AI applications and generative AI tools have gotten more widely available to marketers, but are marketers ready for them? Do they’ve the abilities needed to adopt this technology and take full advantage of its capabilities?
That was the main focus of a panel at The MarTech Conference, listed here are a number of the takeaways from that discussion.
AI requires human supervision
As AI evolves, capabilities will expand. Can AI take over a selected business function and run it unaided? Not yet, based on Ricky Ray Butler, CEO of BENlabs, which uses AI to put brands’ products in entertainment and influencer content.
Artificial general intelligence or AGI is the sort of technology that is totally automated, and that’s simply not available yet.
“There remains to be human supervision [required] when it involves data inputs or [telling the AI] what the aim is to have successful outcomes,” said Butler.
“What AI really brings to the table is when it involves the feedback loop,” he said. “It can structure data and an enormous amount of information in a way that the human mind can’t even comprehend or compute. And it could do this at a scale where it could take a look at hundreds of thousands and hundreds of thousands of videos and monitor, prioritize after which also…make predictions with successful outcomes or or potentially unsuccessful outcomes. We are actually constructing a brain when we’re leveraging any such technology to do what the human mind does, but to give you the option to do it even higher and much more accurately.”
Dig deeper: A beginner’s guide to artificial intelligence
Generative AI writing tools need writers
Generative AI writing tools position themselves as writing assistants, not writers, said Anita Brearton, CEO of selling technology management platform CabinetM.
“[These tools] describe their value prop as productivity,” she said. “They can make it easier to write faster, they will improve website positioning in fact.”
They may help writers start when all they’re observing is a blank page. “They’re good for refining texts and creating some A/B versions of texts,” Brearton said.
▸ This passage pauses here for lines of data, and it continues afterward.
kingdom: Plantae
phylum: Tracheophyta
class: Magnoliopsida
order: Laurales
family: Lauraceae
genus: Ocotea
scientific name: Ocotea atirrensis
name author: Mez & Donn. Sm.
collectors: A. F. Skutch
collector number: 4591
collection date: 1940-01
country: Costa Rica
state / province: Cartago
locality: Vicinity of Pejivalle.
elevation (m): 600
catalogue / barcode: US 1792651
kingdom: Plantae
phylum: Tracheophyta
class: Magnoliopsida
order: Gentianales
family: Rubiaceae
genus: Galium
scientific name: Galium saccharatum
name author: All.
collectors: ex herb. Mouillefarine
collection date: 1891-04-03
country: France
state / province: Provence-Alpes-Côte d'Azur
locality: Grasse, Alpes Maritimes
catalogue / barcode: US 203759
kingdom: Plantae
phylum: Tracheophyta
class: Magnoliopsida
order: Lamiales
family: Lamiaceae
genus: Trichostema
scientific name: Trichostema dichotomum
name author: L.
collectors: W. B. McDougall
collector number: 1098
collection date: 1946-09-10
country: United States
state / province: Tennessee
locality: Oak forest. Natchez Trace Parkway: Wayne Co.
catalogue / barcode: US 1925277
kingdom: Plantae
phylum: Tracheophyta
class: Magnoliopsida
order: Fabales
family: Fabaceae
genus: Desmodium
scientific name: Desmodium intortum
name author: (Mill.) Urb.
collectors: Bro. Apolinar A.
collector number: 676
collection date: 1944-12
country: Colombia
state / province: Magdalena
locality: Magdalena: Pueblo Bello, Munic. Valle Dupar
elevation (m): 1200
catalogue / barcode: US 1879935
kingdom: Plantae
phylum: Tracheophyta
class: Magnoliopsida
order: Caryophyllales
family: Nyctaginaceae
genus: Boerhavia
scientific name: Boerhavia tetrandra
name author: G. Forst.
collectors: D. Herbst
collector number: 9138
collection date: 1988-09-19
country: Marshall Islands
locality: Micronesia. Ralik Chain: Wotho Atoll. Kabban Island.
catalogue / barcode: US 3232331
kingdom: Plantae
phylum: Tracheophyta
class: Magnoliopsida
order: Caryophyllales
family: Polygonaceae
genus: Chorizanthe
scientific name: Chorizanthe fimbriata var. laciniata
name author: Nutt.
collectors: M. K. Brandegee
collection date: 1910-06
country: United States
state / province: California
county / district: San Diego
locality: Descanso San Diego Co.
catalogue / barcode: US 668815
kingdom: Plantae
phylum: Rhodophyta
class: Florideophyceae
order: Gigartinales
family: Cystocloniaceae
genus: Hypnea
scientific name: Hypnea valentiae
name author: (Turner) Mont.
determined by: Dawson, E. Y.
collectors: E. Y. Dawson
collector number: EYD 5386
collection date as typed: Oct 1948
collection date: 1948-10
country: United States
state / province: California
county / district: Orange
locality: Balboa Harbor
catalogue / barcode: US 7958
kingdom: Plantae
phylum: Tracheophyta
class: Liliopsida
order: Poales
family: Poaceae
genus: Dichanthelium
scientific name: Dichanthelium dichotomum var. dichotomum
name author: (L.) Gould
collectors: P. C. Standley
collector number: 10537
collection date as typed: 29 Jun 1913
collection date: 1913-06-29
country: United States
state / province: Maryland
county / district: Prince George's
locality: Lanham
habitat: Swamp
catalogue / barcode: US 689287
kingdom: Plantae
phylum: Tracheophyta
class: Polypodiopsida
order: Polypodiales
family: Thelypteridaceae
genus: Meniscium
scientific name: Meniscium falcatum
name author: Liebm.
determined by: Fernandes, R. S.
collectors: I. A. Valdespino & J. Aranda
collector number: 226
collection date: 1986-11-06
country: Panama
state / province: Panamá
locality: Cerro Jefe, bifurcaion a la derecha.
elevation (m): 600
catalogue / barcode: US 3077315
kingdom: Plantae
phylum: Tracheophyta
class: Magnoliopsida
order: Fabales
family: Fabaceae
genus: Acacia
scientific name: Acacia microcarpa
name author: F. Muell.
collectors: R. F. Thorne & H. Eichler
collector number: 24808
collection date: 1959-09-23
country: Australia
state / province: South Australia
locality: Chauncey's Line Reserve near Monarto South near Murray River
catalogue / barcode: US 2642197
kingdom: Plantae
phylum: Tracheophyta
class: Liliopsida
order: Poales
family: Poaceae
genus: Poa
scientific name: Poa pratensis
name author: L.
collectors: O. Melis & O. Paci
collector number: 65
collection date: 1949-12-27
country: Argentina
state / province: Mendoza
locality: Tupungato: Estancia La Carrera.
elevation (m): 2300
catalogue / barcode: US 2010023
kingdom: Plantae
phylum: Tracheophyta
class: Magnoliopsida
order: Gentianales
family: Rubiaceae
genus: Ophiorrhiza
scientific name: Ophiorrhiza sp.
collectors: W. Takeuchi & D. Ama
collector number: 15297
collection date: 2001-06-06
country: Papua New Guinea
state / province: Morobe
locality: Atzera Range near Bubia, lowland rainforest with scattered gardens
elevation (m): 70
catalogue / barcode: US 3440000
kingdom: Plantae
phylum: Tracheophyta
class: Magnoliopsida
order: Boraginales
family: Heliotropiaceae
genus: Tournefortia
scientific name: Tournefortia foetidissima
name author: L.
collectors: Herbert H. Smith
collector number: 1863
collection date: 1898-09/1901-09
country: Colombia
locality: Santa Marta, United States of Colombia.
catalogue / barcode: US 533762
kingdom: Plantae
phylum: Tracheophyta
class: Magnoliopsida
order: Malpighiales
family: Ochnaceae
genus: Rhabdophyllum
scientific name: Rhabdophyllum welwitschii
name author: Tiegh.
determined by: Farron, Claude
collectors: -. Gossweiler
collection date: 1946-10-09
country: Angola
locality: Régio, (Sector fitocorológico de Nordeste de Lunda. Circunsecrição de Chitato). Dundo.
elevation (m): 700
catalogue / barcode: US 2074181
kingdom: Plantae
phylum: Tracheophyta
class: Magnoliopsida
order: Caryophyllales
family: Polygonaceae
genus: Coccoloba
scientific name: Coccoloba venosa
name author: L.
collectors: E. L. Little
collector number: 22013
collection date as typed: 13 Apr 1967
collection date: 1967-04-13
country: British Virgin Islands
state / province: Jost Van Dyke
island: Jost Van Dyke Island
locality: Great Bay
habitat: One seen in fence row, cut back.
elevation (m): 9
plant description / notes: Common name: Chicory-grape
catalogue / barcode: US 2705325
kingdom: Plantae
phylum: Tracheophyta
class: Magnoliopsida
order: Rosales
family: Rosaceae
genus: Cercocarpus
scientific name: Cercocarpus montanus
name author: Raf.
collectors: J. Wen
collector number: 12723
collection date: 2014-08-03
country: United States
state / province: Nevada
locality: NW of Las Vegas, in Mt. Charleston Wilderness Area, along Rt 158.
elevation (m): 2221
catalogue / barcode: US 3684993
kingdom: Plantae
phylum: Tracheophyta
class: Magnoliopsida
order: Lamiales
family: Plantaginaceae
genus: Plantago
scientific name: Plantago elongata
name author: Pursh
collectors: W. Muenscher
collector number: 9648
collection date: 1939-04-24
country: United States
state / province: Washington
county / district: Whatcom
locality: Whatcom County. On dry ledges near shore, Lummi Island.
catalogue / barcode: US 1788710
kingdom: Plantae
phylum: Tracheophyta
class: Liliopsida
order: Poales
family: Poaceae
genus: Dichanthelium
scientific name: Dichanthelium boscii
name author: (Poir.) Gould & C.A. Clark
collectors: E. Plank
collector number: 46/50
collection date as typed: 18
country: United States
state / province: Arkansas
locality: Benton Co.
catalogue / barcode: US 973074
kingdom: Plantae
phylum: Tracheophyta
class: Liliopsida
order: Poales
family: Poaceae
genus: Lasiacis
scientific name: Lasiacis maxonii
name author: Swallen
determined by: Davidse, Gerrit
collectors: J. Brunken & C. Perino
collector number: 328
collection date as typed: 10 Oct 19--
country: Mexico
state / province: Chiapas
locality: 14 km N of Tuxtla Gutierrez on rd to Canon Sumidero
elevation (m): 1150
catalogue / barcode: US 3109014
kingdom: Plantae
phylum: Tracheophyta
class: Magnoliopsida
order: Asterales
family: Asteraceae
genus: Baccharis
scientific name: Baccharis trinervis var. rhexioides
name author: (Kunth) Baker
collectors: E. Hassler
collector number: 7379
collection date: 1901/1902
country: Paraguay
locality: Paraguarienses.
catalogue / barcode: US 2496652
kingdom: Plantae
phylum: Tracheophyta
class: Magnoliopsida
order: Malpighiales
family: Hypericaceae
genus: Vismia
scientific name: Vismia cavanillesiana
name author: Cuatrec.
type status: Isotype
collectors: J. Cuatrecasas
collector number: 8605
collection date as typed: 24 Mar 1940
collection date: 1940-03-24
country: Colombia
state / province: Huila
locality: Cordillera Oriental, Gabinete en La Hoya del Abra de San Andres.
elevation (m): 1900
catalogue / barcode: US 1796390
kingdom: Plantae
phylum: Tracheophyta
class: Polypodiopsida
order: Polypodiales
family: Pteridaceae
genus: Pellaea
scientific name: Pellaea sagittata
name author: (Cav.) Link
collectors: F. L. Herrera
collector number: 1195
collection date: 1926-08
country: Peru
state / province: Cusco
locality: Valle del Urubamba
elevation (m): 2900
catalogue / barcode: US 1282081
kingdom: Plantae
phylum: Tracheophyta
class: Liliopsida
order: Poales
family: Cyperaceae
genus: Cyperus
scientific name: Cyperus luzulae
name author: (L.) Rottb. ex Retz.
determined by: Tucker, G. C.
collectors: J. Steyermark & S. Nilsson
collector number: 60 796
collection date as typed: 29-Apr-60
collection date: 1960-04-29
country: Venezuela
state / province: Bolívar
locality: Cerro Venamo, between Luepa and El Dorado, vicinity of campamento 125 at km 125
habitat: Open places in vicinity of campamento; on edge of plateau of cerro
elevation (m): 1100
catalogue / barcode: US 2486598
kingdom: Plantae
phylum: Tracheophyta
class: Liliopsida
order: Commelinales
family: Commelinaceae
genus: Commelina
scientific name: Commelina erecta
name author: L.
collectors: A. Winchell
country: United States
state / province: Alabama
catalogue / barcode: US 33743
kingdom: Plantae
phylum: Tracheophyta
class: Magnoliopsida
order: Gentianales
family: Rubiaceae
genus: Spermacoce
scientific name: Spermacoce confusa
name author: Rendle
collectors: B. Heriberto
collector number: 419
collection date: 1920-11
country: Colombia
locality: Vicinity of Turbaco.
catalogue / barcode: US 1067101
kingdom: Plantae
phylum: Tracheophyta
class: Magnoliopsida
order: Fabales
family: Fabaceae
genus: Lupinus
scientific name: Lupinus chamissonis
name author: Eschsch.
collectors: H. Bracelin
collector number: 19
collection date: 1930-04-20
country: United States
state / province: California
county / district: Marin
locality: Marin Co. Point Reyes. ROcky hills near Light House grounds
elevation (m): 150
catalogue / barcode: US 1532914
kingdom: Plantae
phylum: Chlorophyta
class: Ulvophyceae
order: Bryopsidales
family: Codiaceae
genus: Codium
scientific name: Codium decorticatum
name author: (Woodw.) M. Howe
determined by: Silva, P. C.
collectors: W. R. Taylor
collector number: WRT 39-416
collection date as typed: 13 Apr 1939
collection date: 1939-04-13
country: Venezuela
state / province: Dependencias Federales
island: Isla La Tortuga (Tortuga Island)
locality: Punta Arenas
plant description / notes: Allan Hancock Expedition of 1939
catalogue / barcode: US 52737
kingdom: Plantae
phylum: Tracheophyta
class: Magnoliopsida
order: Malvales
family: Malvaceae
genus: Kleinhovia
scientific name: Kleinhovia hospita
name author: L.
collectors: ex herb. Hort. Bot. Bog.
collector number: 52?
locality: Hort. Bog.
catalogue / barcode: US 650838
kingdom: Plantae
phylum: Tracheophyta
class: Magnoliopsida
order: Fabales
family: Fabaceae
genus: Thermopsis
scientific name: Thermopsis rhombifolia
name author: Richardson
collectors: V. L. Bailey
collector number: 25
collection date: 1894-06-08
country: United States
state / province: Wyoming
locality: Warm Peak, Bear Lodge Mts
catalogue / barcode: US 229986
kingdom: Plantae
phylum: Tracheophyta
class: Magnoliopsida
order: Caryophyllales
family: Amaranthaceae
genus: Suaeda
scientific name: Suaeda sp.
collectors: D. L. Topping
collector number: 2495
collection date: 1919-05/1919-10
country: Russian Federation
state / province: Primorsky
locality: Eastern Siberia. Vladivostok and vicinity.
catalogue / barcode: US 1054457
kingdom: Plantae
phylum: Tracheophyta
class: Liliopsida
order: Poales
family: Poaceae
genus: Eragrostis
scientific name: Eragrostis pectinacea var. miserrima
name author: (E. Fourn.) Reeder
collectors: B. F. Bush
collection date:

Generative AI continues to enhance in order to assist creatives make text-based and visual content.
“I feel we’re entering a really disruptive phase for creativity for designers, illustrators, video producers and writers,” said Paul Roetzer, CEO of the Marketing AI Institute
A marketer’s perspective is more vital than ever
As AI gets adopted for more marketing functions, marketers using these tools are needed to guide the technology and point it toward specific marketing objectives.
“The issue immediately is the AI doesn’t have your knowledge of your product, it doesn’t have a knowledge of your customers, it doesn’t have knowledge in regards to the internal politics of your organization,” said Pam Didner, VP of selling for consultancy Relentless Pursuit. “[AI doesn’t] have knowledge about even the road map that you will produce to your company. So AI can write thoroughly, but you continue to have to add your individual perspective. That’s where a human comes into play.”
Leaders have to find out about AI when hiring
When AI is adopted by organizations, leadership must know the way work has modified in order that they make the fitting hires.
“ChatGPT woke everyone as much as AI, so we’re all testing the tools,” said Roetzer. “There’s pressure on CMOs and CEOs from boards and investors to work out AI. Everybody must have a plan, and you may have a complete bunch of leaders who don’t understand the underlying technology that now need to make decisions around staffing.”
He added, “We have to rapidly speed up the comprehension of what AI is and what it’s able to doing, what its limitations are. But, also [we need] to come back to grips with where it’s going.”